Unfortunately you can’t run all the different optimizers under the same lr or you will hold most of them back.

That’s also my suspicion as my results right now is such that Adam > RAdam > Ranger
using default k=5 for Ranger.

I’m training the Yelp Review Polarity binary classification task.

Adam: accuracy 0.973587
RAdam: accuracy 0.972625
RAdam + LookAhead: 0.971488

I will try to increase the learning rate for RAdam and Ranger to see if it changes anything.

LessW2020 · August 22, 2019, 9:31pm

Well hours and dollars later, nothing really promising - here’s the results:

Novog (5e-2 lr):
20 epoch
80.6
80.6
80.2
81.2
82.4
Average of 5: 81%

RangerNovo (Novograd + LookAhead):
81.80

Ranger (RAdam + LookAhead)
80.00

Adam:
80.8
81.0
80.9% total

So, Adam and Novograd end up in a virtual tie (and @Seb was right, the leaderboards seem to be off as it has 78.4).
RangerNovo may have some promise but I got pre-empted before I could run more than 1 time.

Seb · August 22, 2019, 10:29pm

Thanks for all the runs!

Johnny · August 25, 2019, 4:37pm

Currently working on this
Trying it with Yelp Polarity dataset to fine tune with ULMFiT

Will share results soon

LessW2020 · August 25, 2019, 5:21pm

I reread the Novograd paper and noted that they used LabelSmoothing…re-running with the following changes and I’m getting much better results:
1 - LabelSmoothing + Mixup
2 - no weight decay

I’m getting around 82% on multiple runs, or about 1% better than Adam and +1% than w/o labelsmoothing. I got worse results when I used labelsmoothing + regular Adam by comparison.

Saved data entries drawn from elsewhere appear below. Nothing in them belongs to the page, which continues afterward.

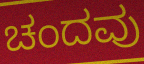
ಚಂದವು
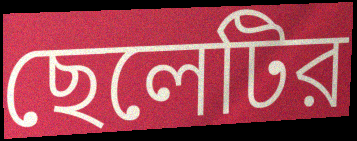
ছেলেটির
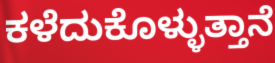
ಕಳೆದುಕೊಳ್ಳುತ್ತಾನೆ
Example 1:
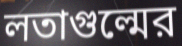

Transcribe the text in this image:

লতাগুল্মের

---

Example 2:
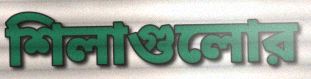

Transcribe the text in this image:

শিলাগুলোর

So Novograd still has some promise. I’m also testing one more (Stochastic Adam) that doesn’t beat on the 20 epoch but the training curve is soooo smooth that I want to test running up to 40 epochs for all of these and see if stochastic Adam outperforms or not.
On other news - the code for AutoOpt will be released tomorrow and that is going to be very, very exciting - 100% fully automated learning rate and momentum handling, and they showed it finds the equivalent best params vs manually doing an intensive grid search for each data set.
Who knew the optimizer space would be such a hotbed of activity this summer lol.

Seb · August 25, 2019, 5:36pm

This was posted in another thread:

RAdam + LARS + Lookahead beats Adam on both Imagenette and Imagewoof (5 epochs, 128px) if we change the learning rate schedule.

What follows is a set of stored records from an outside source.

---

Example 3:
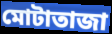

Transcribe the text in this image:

মোটাতাজা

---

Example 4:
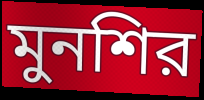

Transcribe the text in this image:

মুনশির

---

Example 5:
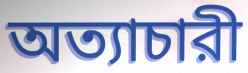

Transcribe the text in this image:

অত্যাচারী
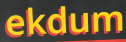
ekdum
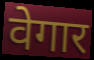
वेगार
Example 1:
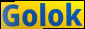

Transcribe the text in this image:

Golok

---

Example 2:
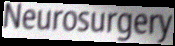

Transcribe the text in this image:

Neurosurgery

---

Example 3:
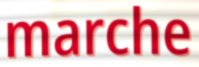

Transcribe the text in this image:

marche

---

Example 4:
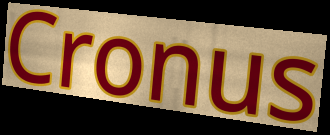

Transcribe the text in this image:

Cronus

LessW2020 · August 25, 2019, 5:38pm

Just saw that, this is great news. I’m going to try and test same setup on 20 epochs shortly to see if this can beat on both 5 and 20!

guyko · September 12, 2019, 3:35pm

hi @LessW2020, I was wondering if the LookAhead algorithm ruins the built-up momentum of the RAdam / Adam? As RAdam is good at the beginning of training steps I think it’s worth trying to zero out the moving average of gradient and square of gradient (m ,v) at every LookAhead update.

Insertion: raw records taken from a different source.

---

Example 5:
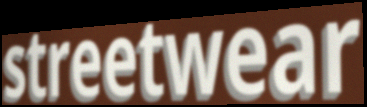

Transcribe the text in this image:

streetwear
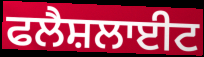
ਫਲੈਸ਼ਲਾਈਟ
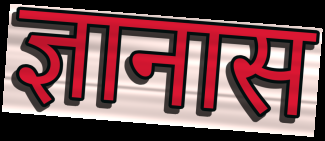
ज्ञानास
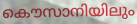
കൌസാനിയിലും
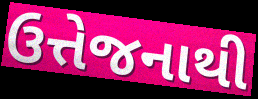
ઉત્તેજનાથી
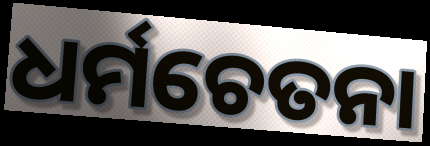
ଧର୍ମଚେତନା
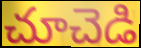
చూచెడి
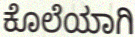
ಕೊಲೆಯಾಗಿ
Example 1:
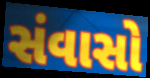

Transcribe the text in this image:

સંવાસો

The current approach forces the optimizer to move towards the original direction (before LookAhead update, because of the nature of momentum-like approach) while a non-informative prior might be a better estimate of the actual optimal direction on the new weight position (no favored direction to move). And RAdam can handle cold re-starts.

What do you think?

LessW2020 · September 12, 2019, 7:59pm

Hi @guyko,
It’s definitely worth testing - let me try and setup a quick run with that and will let you know! I think I will also test increasing K for this setup (i.e. instead of 5, maybe test with 10 and 20…).
This is how we find improvements so thanks for the idea!